* [How to complete this task] What you return must be the full data, repeated verbatim, with no pictures in it.

* [Plain-text engineering files]
[Start of section]
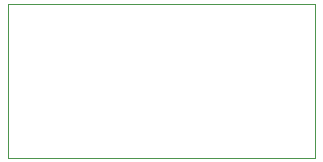
<source format=gbr>
G04 #@! TF.FileFunction,Profile,NP*
%FSLAX46Y46*%
G04 Gerber Fmt 4.6, Leading zero omitted, Abs format (unit mm)*
G04 Created by KiCad (PCBNEW 0.201502211246+5439~21~ubuntu14.04.1-product) date lör 21 feb 2015 23:28:31*
%MOMM*%
G01*
G04 APERTURE LIST*
%ADD10C,0.100000*%
G04 APERTURE END LIST*
D10*
X124250000Y-54000000D02*
X124250000Y-41000000D01*
X150250000Y-54000000D02*
X124250000Y-54000000D01*
X150250000Y-41000000D02*
X150250000Y-54000000D01*
X124250000Y-41000000D02*
X150250000Y-41000000D01*
M02*

</source>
[End of section]
* [Finished task]
<source format=gbr>
G04 #@! TF.FileFunction,Profile,NP*
%FSLAX46Y46*%
G04 Gerber Fmt 4.6, Leading zero omitted, Abs format (unit mm)*
G04 Created by KiCad (PCBNEW 0.201502211246+5439~21~ubuntu14.04.1-product) date lör 21 feb 2015 23:28:31*
%MOMM*%
G01*
G04 APERTURE LIST*
%ADD10C,0.100000*%
G04 APERTURE END LIST*
D10*
X124250000Y-54000000D02*
X124250000Y-41000000D01*
X150250000Y-54000000D02*
X124250000Y-54000000D01*
X150250000Y-41000000D02*
X150250000Y-54000000D01*
X124250000Y-41000000D02*
X150250000Y-41000000D01*
M02*

</source>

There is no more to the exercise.